TASK DETAILS:
Reproduce the material from the line containing "Number of zippers on the table: 6" through the end of the material, both ends included, without the pictures.

* Start RECORDED DATA *

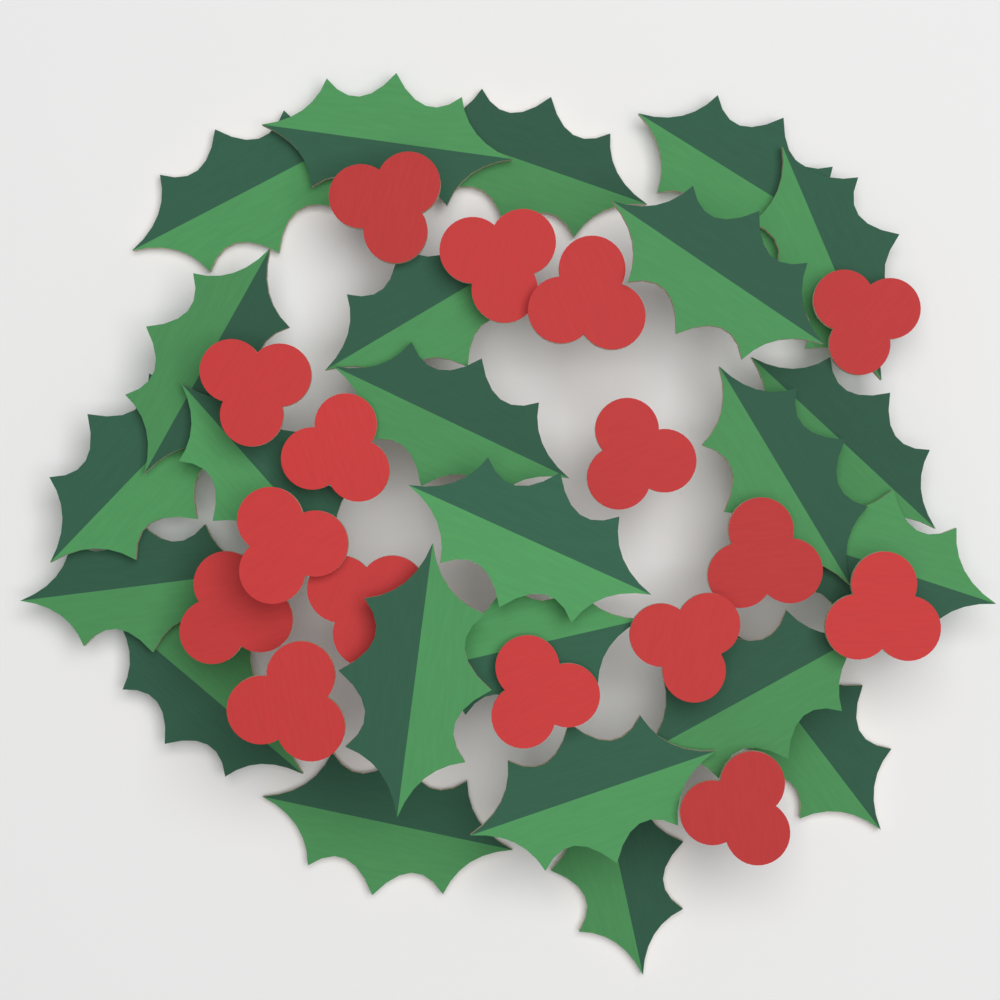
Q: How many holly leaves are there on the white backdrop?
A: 24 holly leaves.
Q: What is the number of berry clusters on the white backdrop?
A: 16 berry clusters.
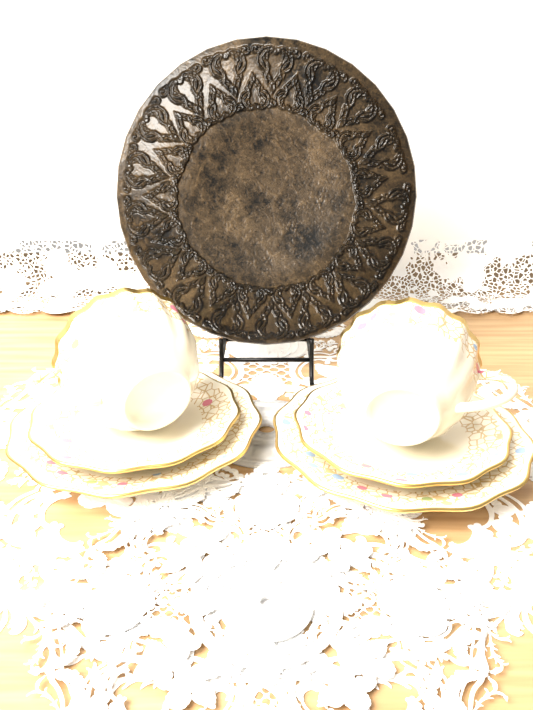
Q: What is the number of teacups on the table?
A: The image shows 2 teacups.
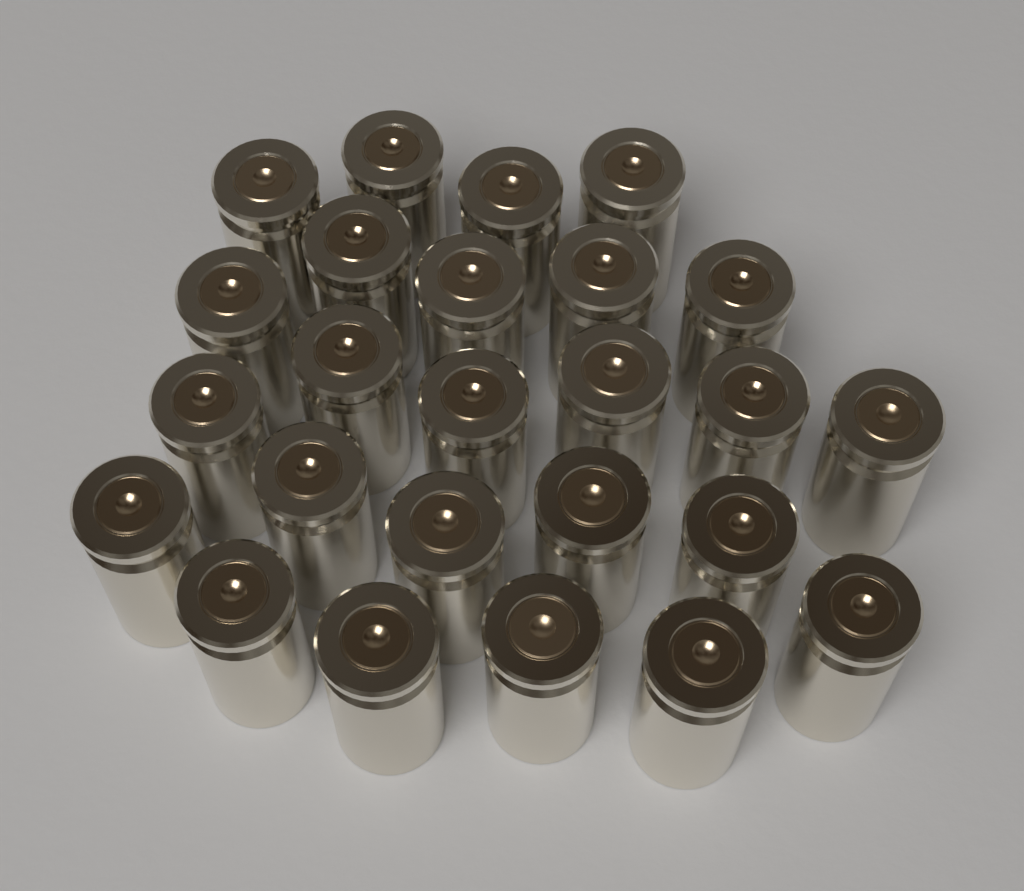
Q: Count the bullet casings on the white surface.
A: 25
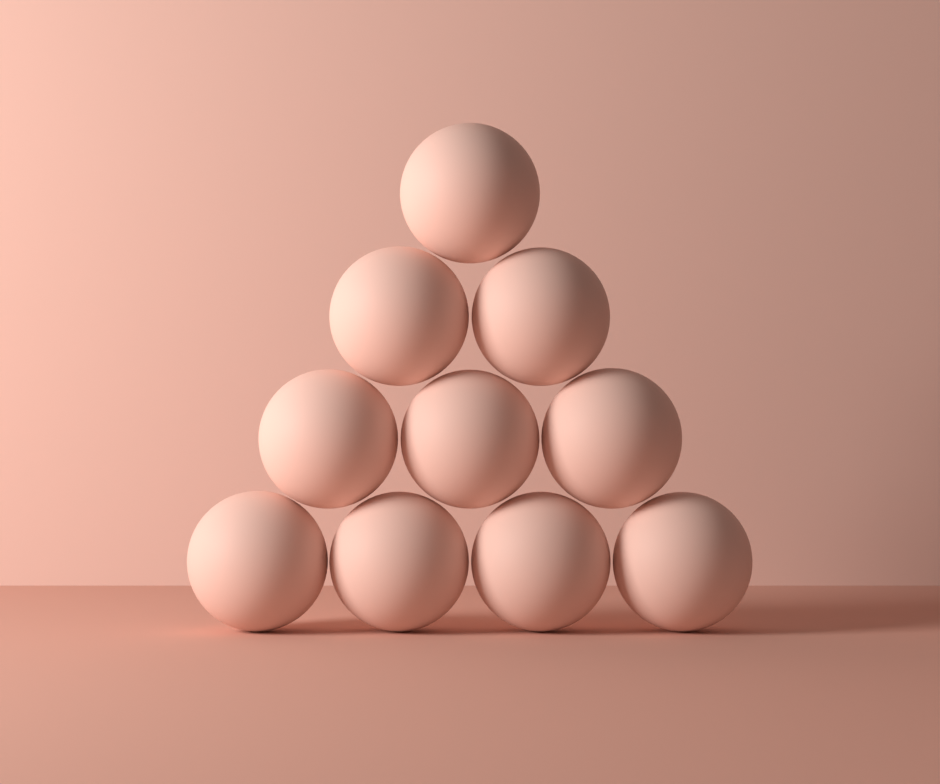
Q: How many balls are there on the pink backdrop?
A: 10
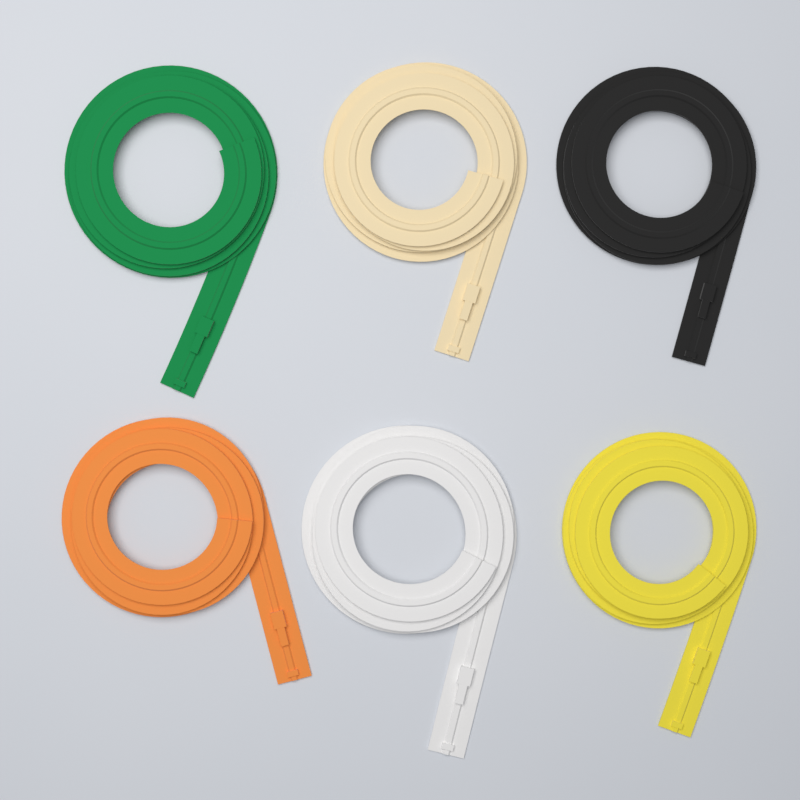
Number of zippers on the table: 6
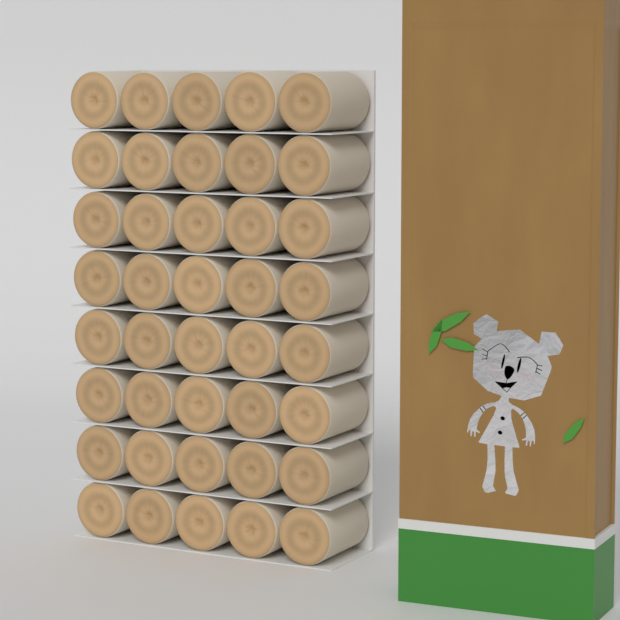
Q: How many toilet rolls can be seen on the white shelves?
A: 40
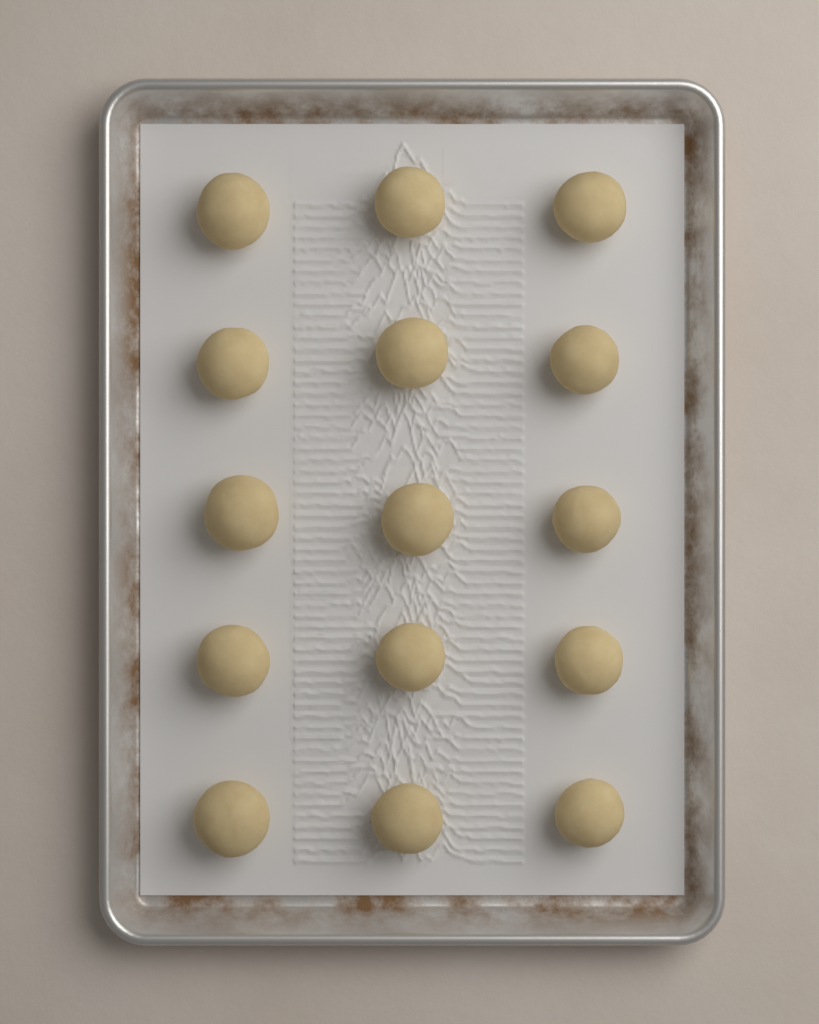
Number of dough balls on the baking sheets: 15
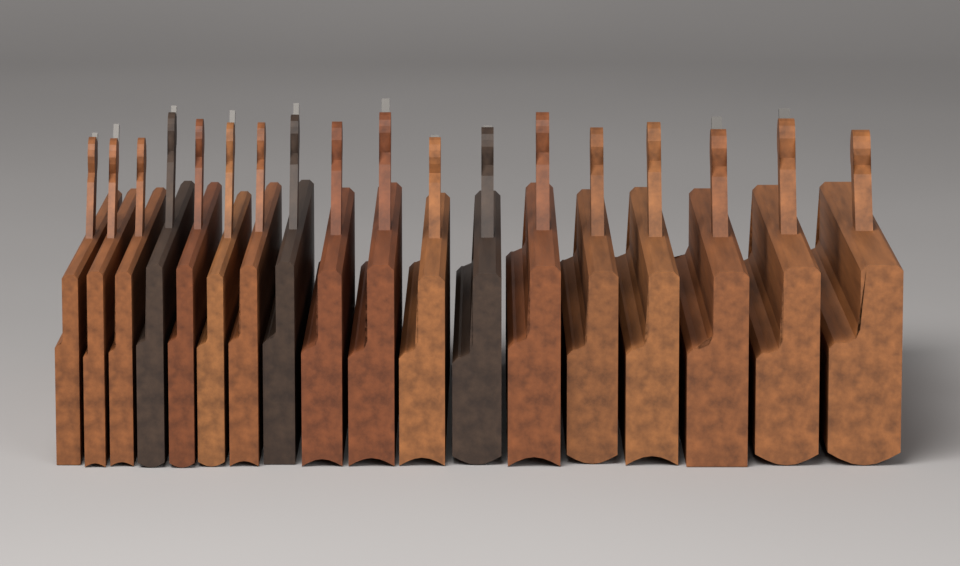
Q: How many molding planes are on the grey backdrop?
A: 18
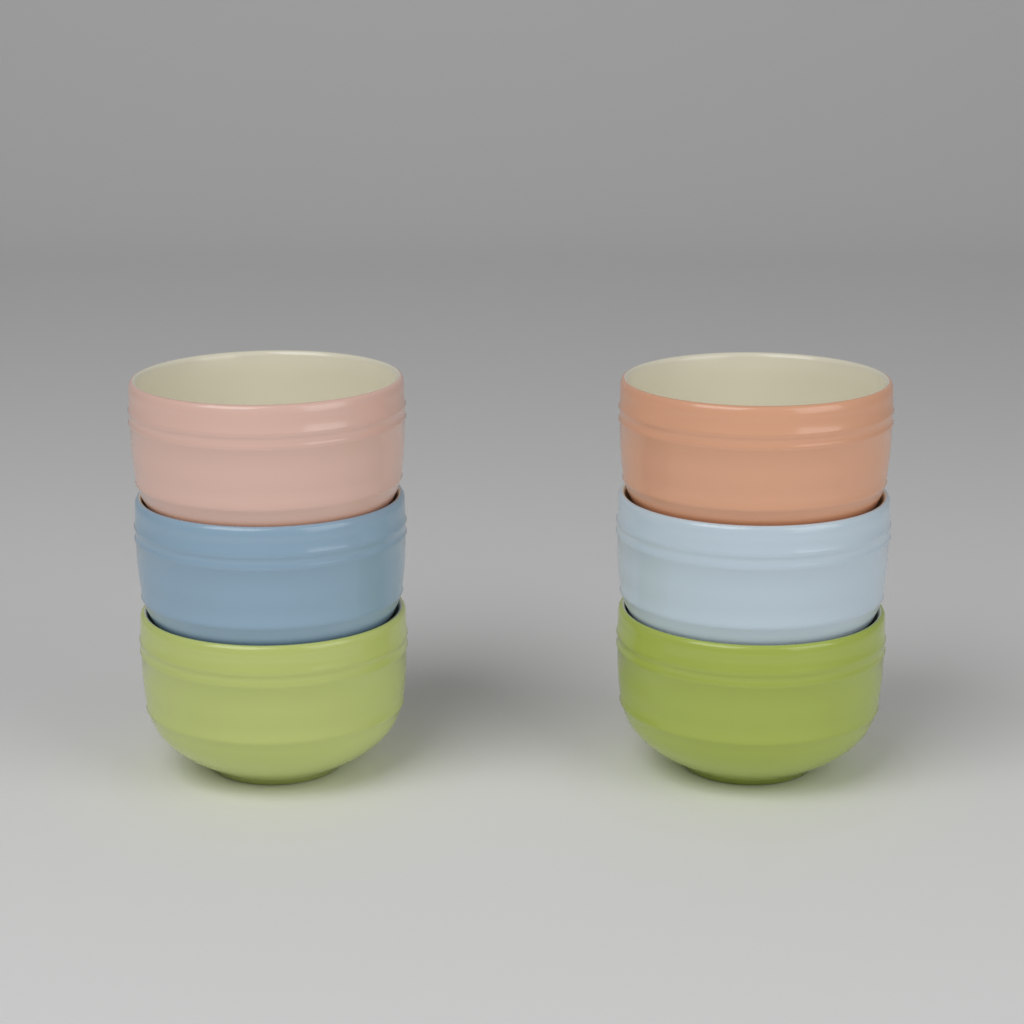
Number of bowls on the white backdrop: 6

* End RECORDED DATA *

SOLUTION FOR THIS PROBLEM:
Number of zippers on the table: 6
Q: How many toilet rolls can be seen on the white shelves?
A: 40
Number of dough balls on the baking sheets: 15
Q: How many molding planes are on the grey backdrop?
A: 18
Number of bowls on the white backdrop: 6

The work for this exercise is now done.